2. When the apostle says, “Though I be nothing,” that word shows that there was a fact in the background.
(1) He had been caught up into the third heaven, and had enjoyed a special revelation of Christ. We, too, have been very near the Beloved, and He has manifested Himself to us as He does not unto the world. All this you know, and I also know it, “though I be nothing.”
(2) “The Lord hath done great things for us, whereof we are glad,” by enabling us to serve His cause. This we are right glad of, though we heartily add, “though I be nothing.”

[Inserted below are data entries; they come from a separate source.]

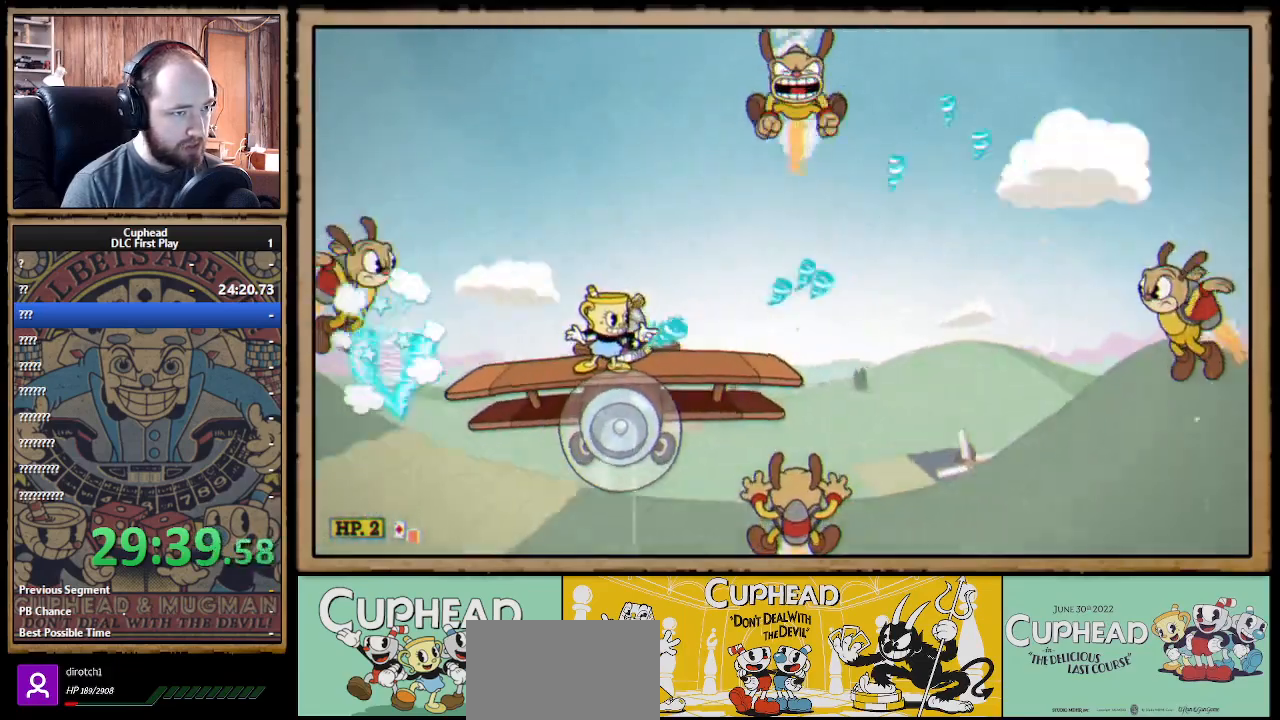
{"buttons": ["X"], "left_stick": "center", "right_stick": "center", "events": [[400, "R1", "up"]]}
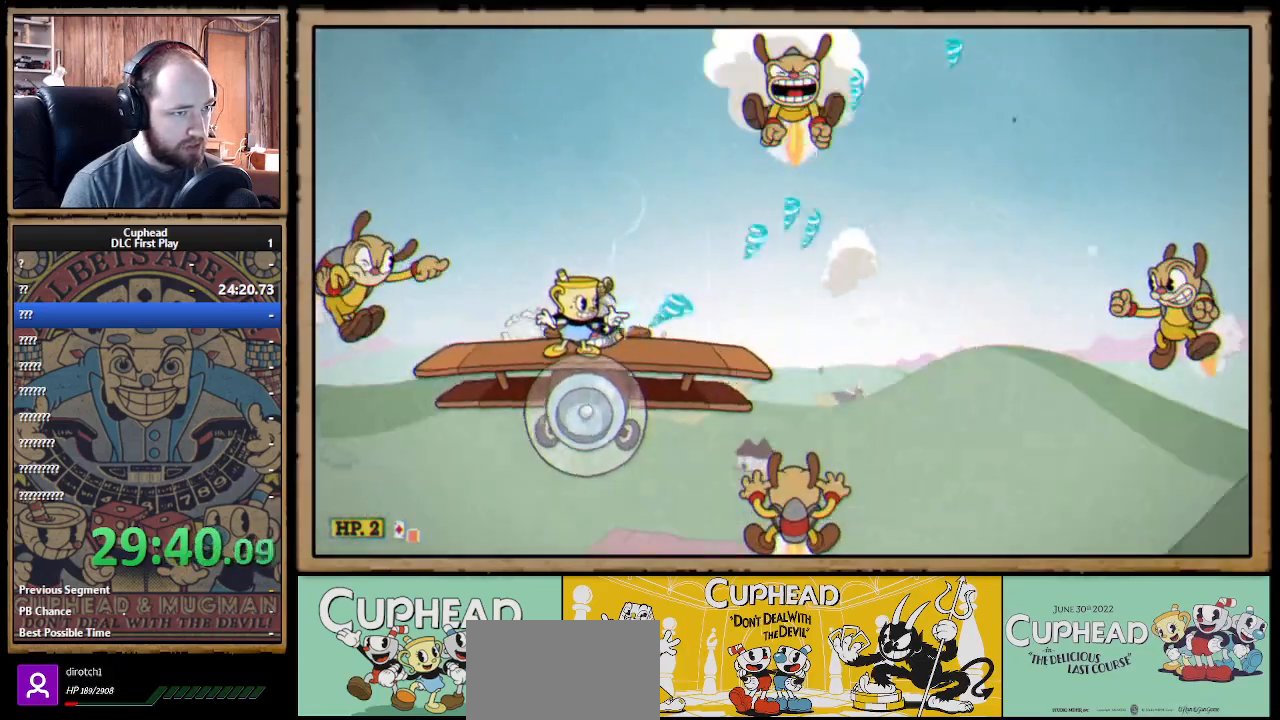
{"buttons": ["A", "X"], "left_stick": "right", "right_stick": "center", "events": [[383, "A", "down"], [450, "left_stick", "right"]]}
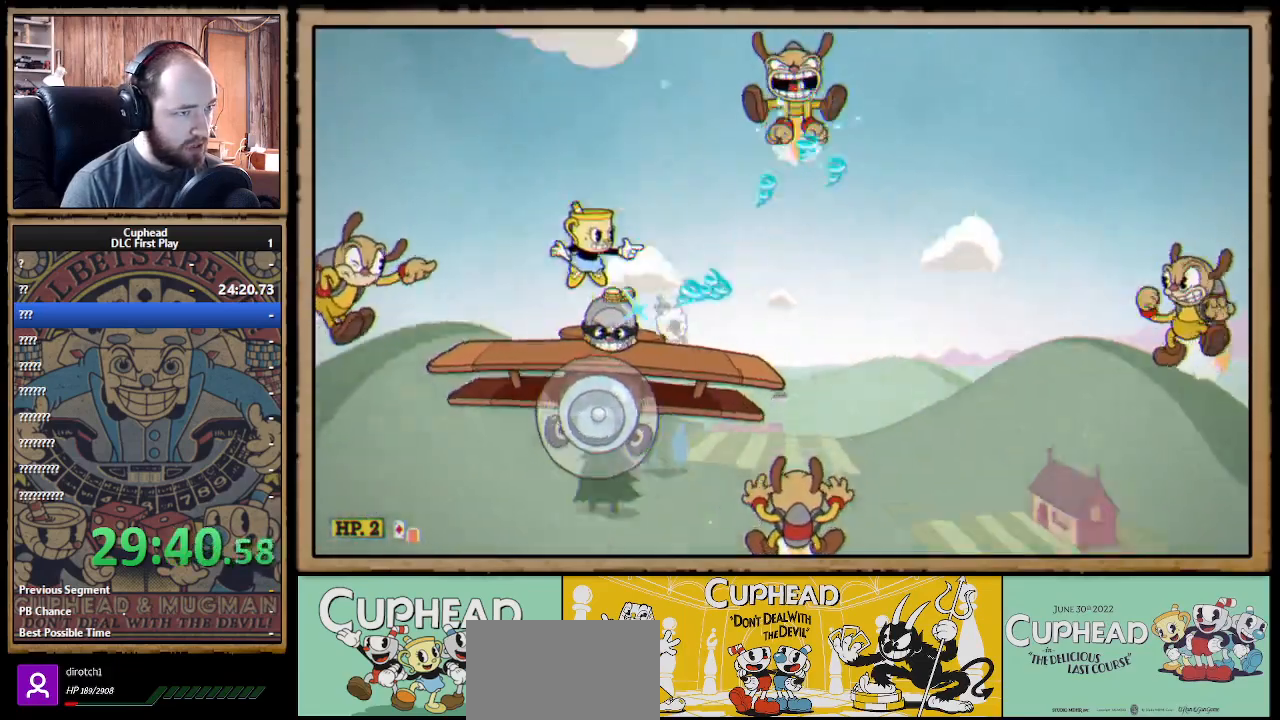
{"buttons": ["X"], "left_stick": "right", "right_stick": "center", "events": [[17, "A", "up"], [117, "left_stick", "center"], [417, "left_stick", "right"]]}
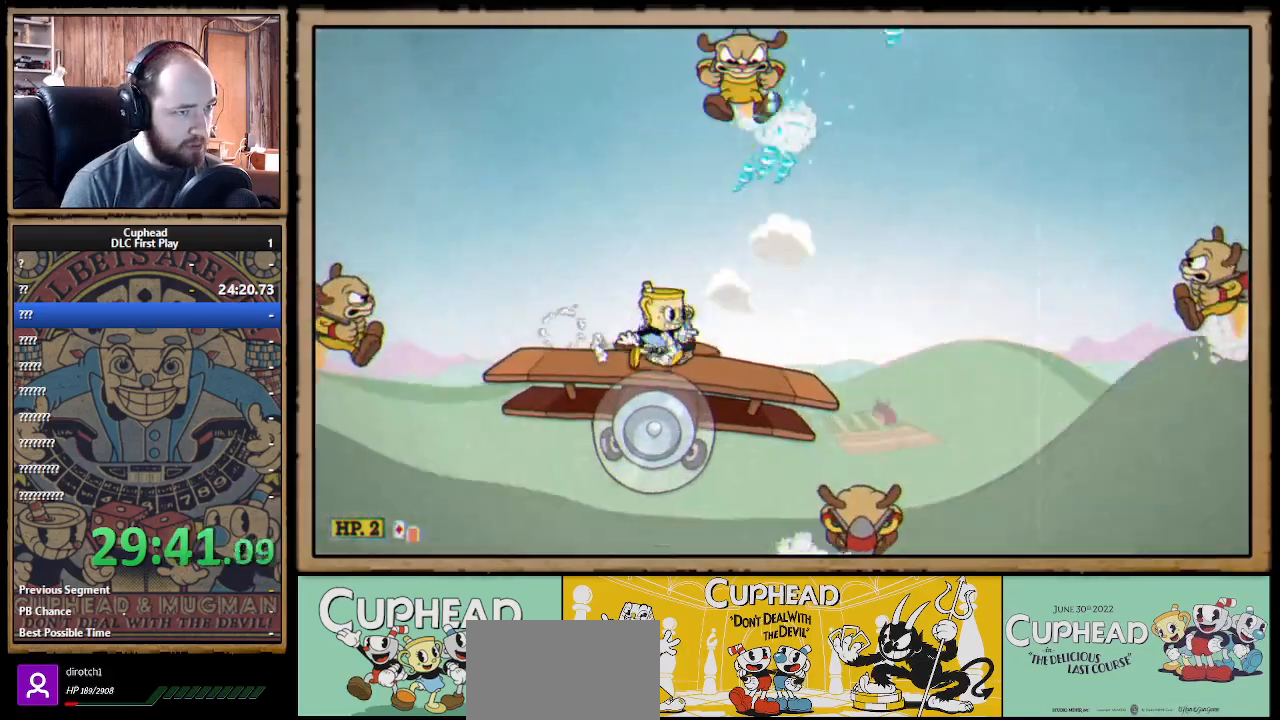
{"buttons": ["X"], "left_stick": "center", "right_stick": "center", "events": [[50, "A", "down"], [50, "left_stick", "center"], [100, "A", "up"], [133, "left_stick", "right"], [400, "left_stick", "center"]]}
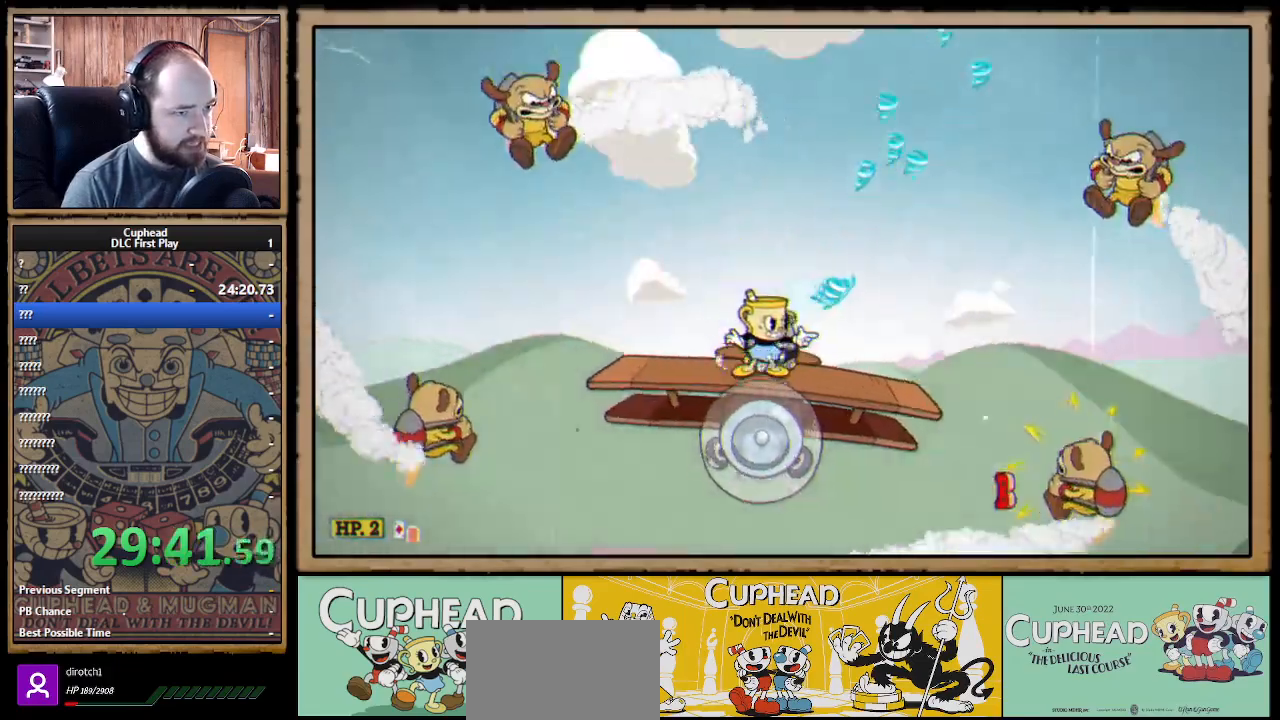
{"buttons": ["X"], "left_stick": "center", "right_stick": "center", "events": [[100, "A", "down"], [183, "A", "up"]]}
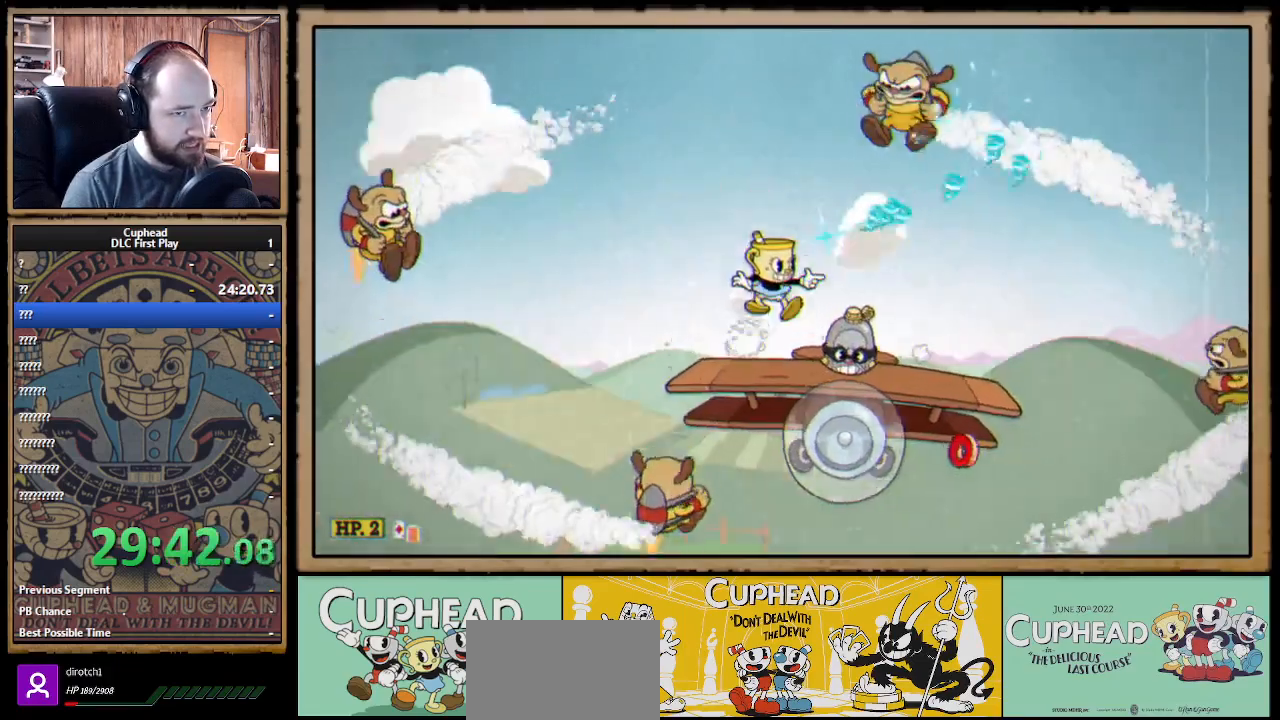
{"buttons": ["X"], "left_stick": "center", "right_stick": "center", "events": [[167, "left_stick", "right"], [317, "A", "down"], [383, "A", "up"], [383, "left_stick", "center"]]}
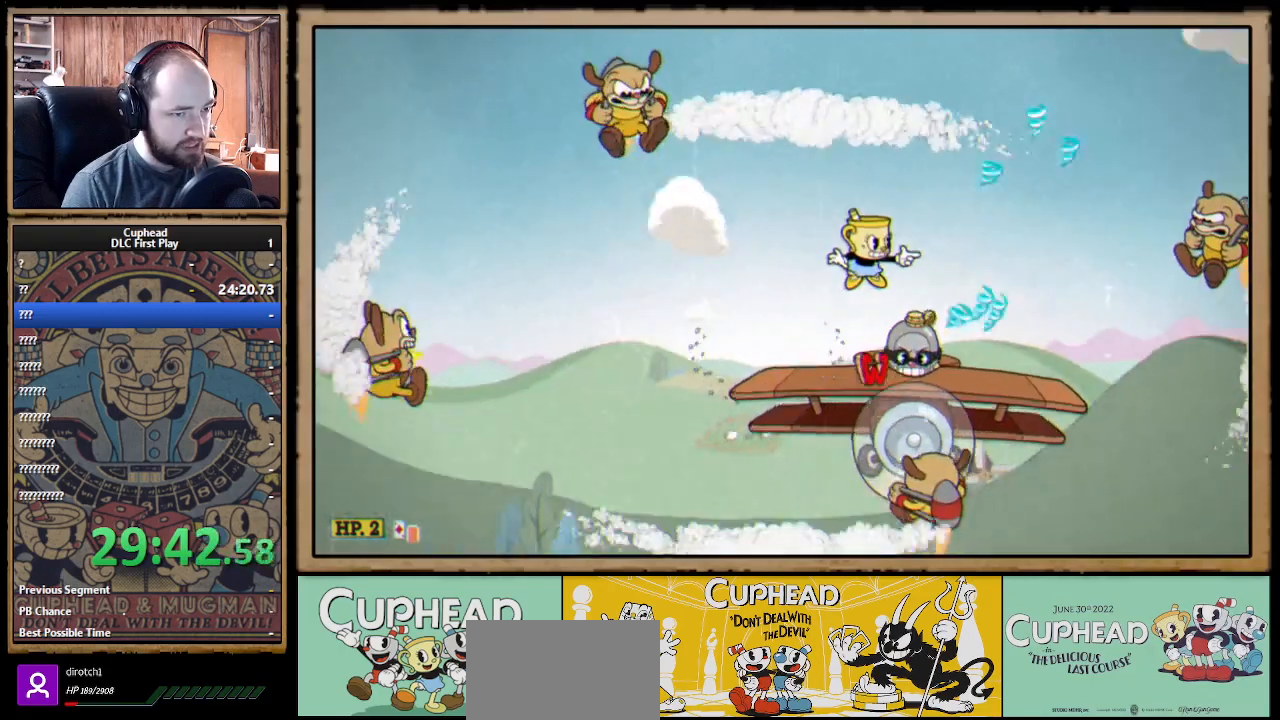
{"buttons": ["X"], "left_stick": "center", "right_stick": "center", "events": [[167, "left_stick", "right"], [317, "left_stick", "center"], [383, "A", "down"], [467, "A", "up"]]}
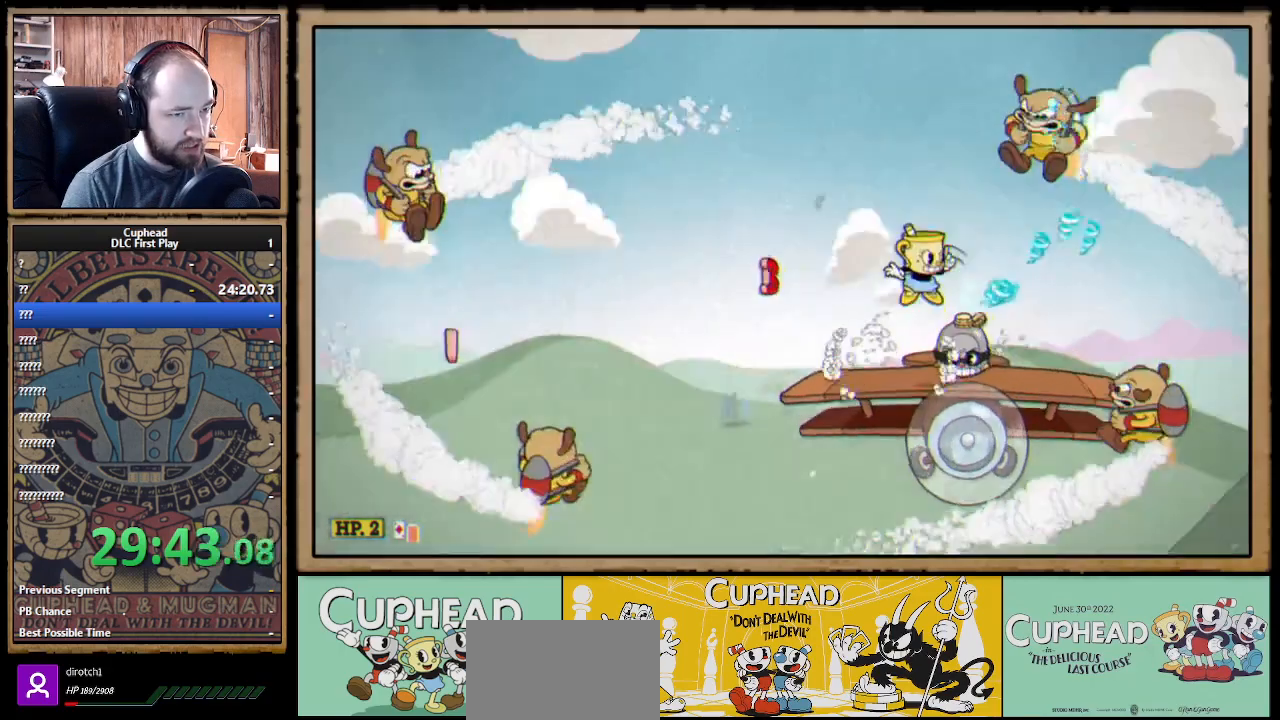
{"buttons": ["X", "R1"], "left_stick": "center", "right_stick": "center", "events": [[350, "left_stick", "up-left"], [483, "R1", "down"], [483, "left_stick", "center"]]}
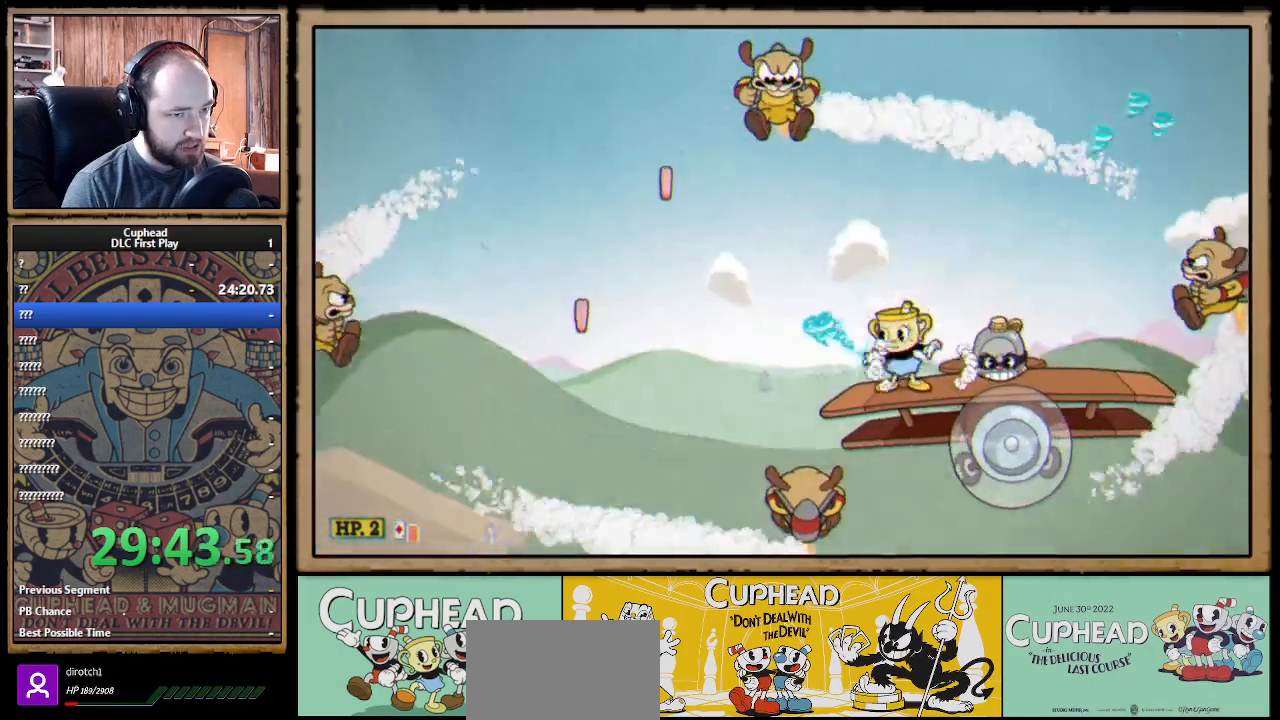
{"buttons": ["X"], "left_stick": "center", "right_stick": "center", "events": [[467, "R1", "up"]]}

(3) We can also believingly say, “though I be nothing,” yet the Spirit of God dwells in me. (C. H. Spurgeon.)
2 Corinthians 12:12-15
Truly the signs of an apostle were wrought among you.
The signs of an apostle
are frequently referred to by Paul, and are of various kinds. By far the most important and frequently insisted on is success in evangelistic work. He who converts men and founds churches has the supreme and final attestation of apostleship (1 Corinthians 9:2; 2 Corinthians 3:1-3). In this passage Calvin makes patience a sign. Patience is certainly a characteristic Christian virtue, and it is magnficently exercised in the apostolic life, but it is not peculiarly apostolic. Patience, here--“every kind of Christian patience,” rather--brings before our minds the conditions under which Paul did his apostolic work. Discouragements of every description, bad health, suspicion, dislike, contempt, moral apathy and moral licence the weight of all these pressed upon him heavily, but he bore up under them, and did not suffer them to break his spirit or to arrest his labours. His endurance was a match for them all, and the power of Christ that was in him broke forth in spite of them in apostolic signs. There were conversions, in the first place; but there were also miracles, viewed under three different aspects.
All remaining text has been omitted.